John Farahi, a popular Iranian-Jewish radio talk-show host and investment adviser, was sentenced in U.S. District Court on March 18 in downtown Los Angeles to 10 years in federal prison for operating a multi-million-dollar Ponzi scheme against local Iranian-Americans. Farahi, 56, also was ordered by the court to pay more than $24 million in restitution to close to 60 victims.

Last June, Farahi pleaded guilty to felony charges of mail fraud, loan fraud, selling unregistered securities and conspiring with David Tamman, his attorney at the time, to obstruct the U.S. Securities and Exchange Commission (SEC) investigation into his case. 

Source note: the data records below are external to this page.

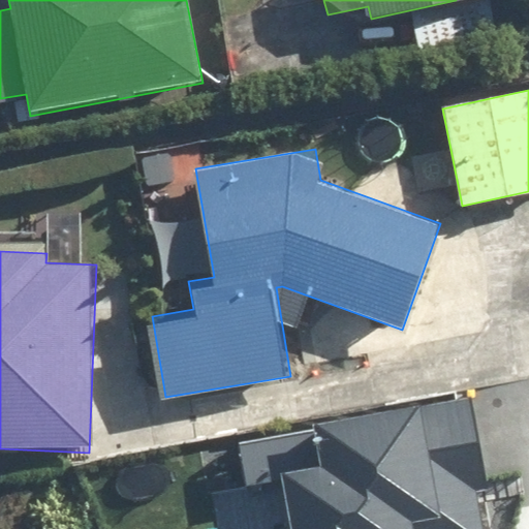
[(255,487),(262,528),(494,528),(470,391),(322,416),(330,458),(282,466),(285,481),(255,487)]
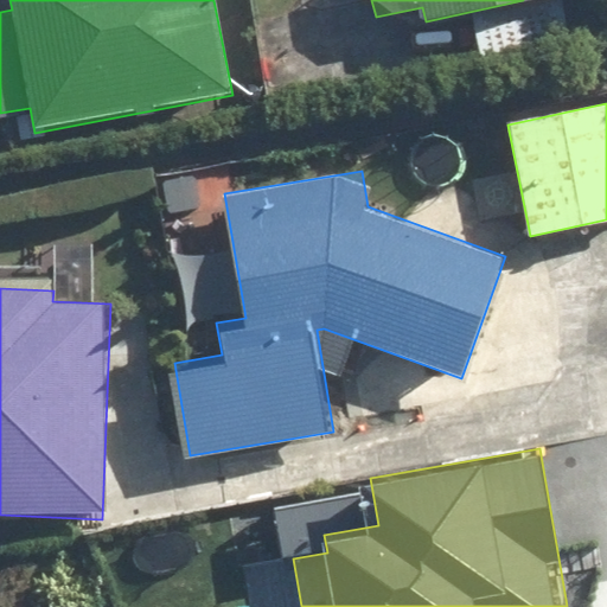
All buildings are outlined.
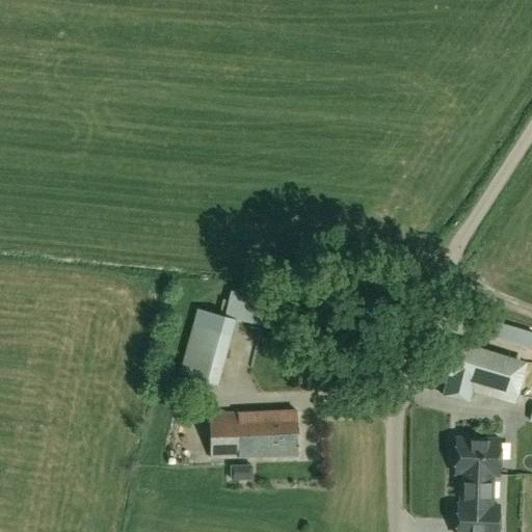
[(387,268),(389,262),(378,259),(376,265),(387,268)]
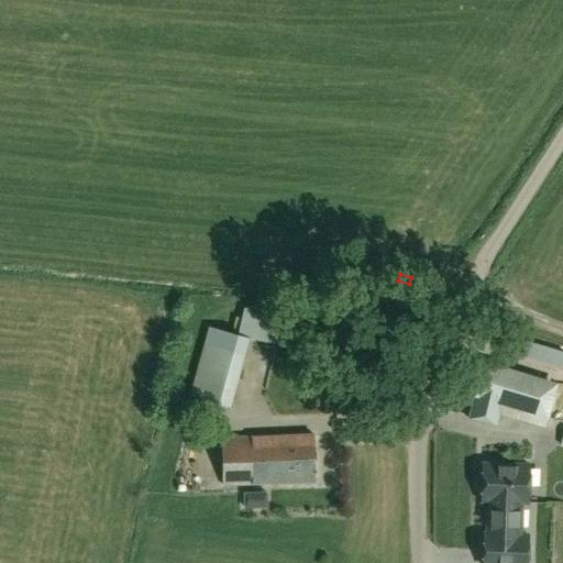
[(562,360),(562,353),(526,342),(522,355),(561,367),(562,360)]
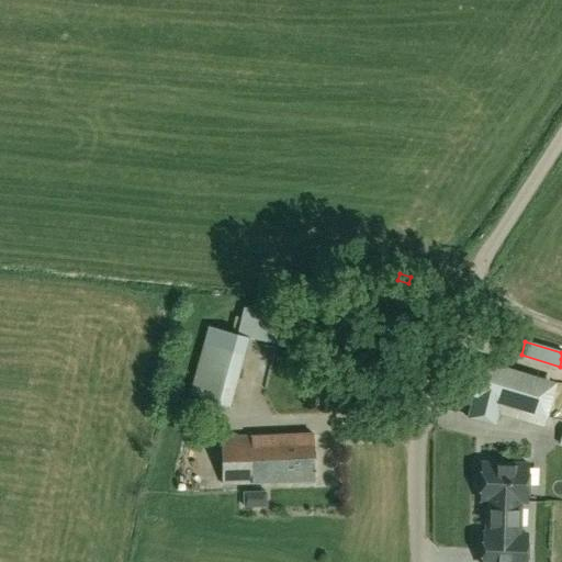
[(496,426),(498,413),(543,426),(557,382),(468,356),(458,392),(473,396),(468,418),(496,426)]
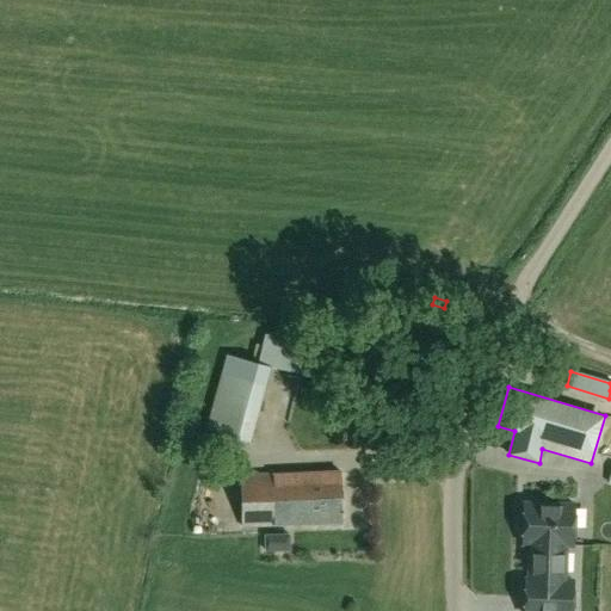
[(242,525),(343,522),(340,470),(240,474),(242,525)]
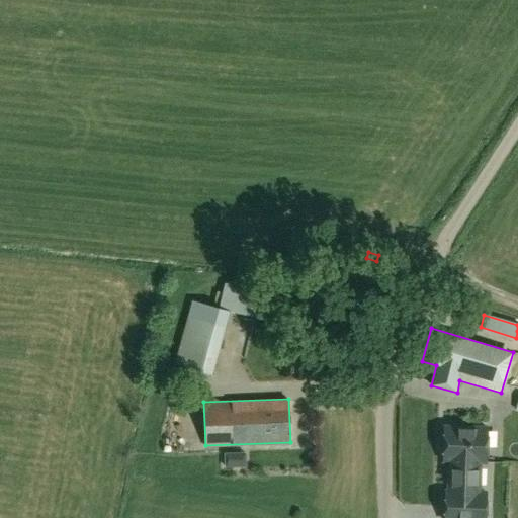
[(444,426),(444,460),(450,460),(449,491),(445,491),(444,517),(485,517),(486,491),(480,491),(481,461),(487,461),(487,427),(444,426)]
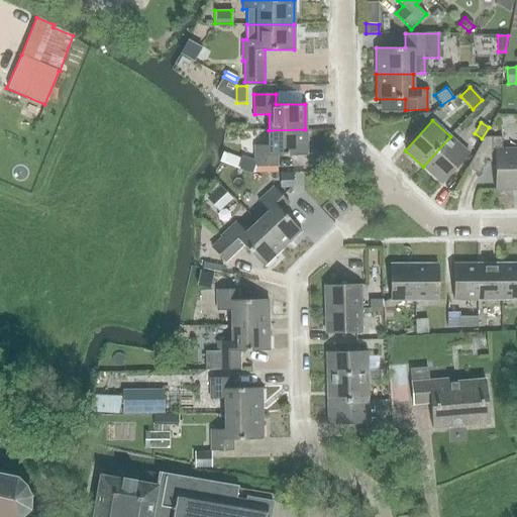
[(305,129),(269,130),(269,145),(254,145),(254,167),(277,166),(277,156),(306,154),(305,129)]
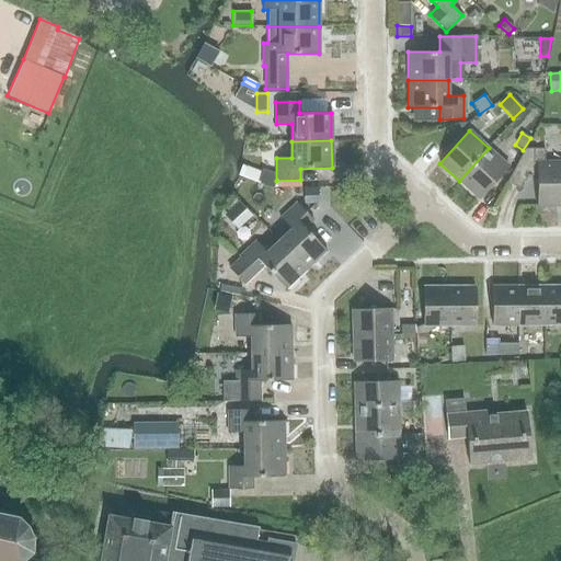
[(508,167),(489,148),(459,181),(478,198),(508,167)]
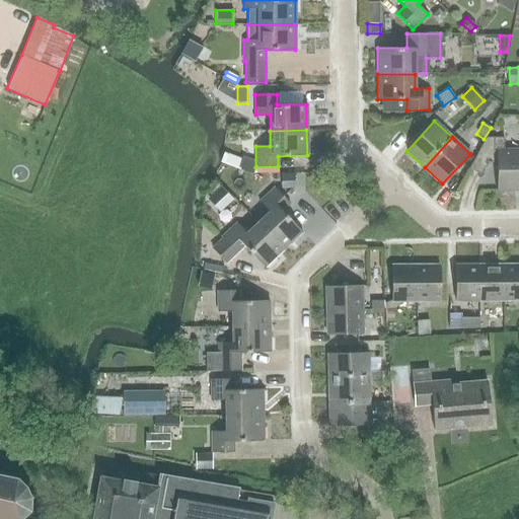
[(518,190),(518,149),(504,150),(503,137),(486,137),(468,168),(480,174),(487,162),(497,162),(497,191),(518,190)]
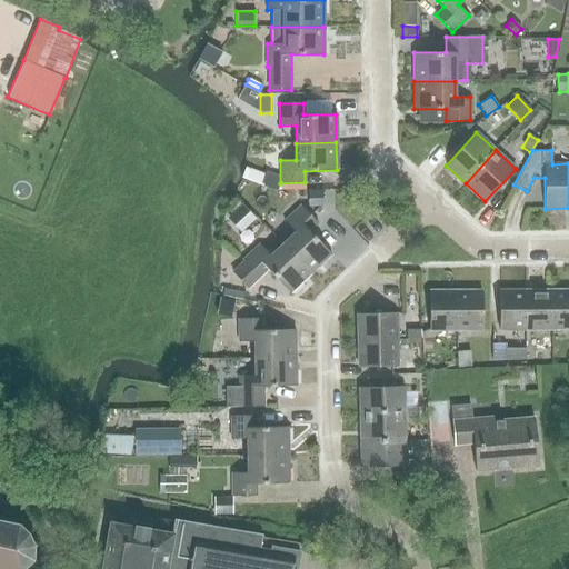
[(265,177),(245,169),(240,179),(260,186),(265,177)]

According to an SEC press release, the statutory maximum penalty for the four charges to which Farahi pleaded guilty is 75 years in federal prison; however, under the terms of Farahi’s plea agreement, the government agreed to recommend a sentence of no more than 10 years in prison.

The SEC indicted Farahi in 2010, alleging that through his Beverly Hills firm, NewPoint Financial Services Inc., he defrauded Iranian-American investors of millions of dollars. It was alleged that he misled investors by telling them their funds were being invested in unsecured corporate bonds, FDIC-insured certificates of deposit, government bonds and corporate bonds issued by companies backed by funds from the Troubled Asset Relief Program (TARP). 

According to the indictment, Farahi had instead transferred his investors’ money directly into his own personal accounts to pay for building his mansion in Beverly Hills and purchasing a yacht, as well as into risky stock-market options that resulted in more than $18 million in losses for investors. 

The 2010 suit also stated that since 2003, Farahi used his radio program, “The Economy Today,” featured on the L.A.-based Farsi-language Radio Iran KIRN-AM (670), to target members of L.A.’s Iranian-American community, recommending they make appointments at his firm.

Iranian-Jewish community leaders and creditors have kept quiet about Farahi and other Iranian-Jewish investors charged in recent years with running Ponzi schemes, in keeping with a long-standing community taboo against publicly discussing potentially embarrassing incidents. Iranian-Jewish community leaders at the Beverly Hills-based Nessah Synagogue and West Hollywood-based Iranian American Jewish Federation did not return calls seeking comment. 

But this isn’t the only time the community has been targeted by a Ponzi scheme. Ezri Namvar, 62, a longtime leading Iranian-Jewish businessman and philanthropist in Los Angeles, was sentenced in October 2011 to seven years in federal prison for stealing $21 million from four clients. Namvar also was ordered by the court to pay back $21 million in restitution to his victims, yet he is believed to have allegedly bilked investors — who put money into his $2.5 billion real estate portfolio before the 2008 market crash — out of hundreds of millions of dollars.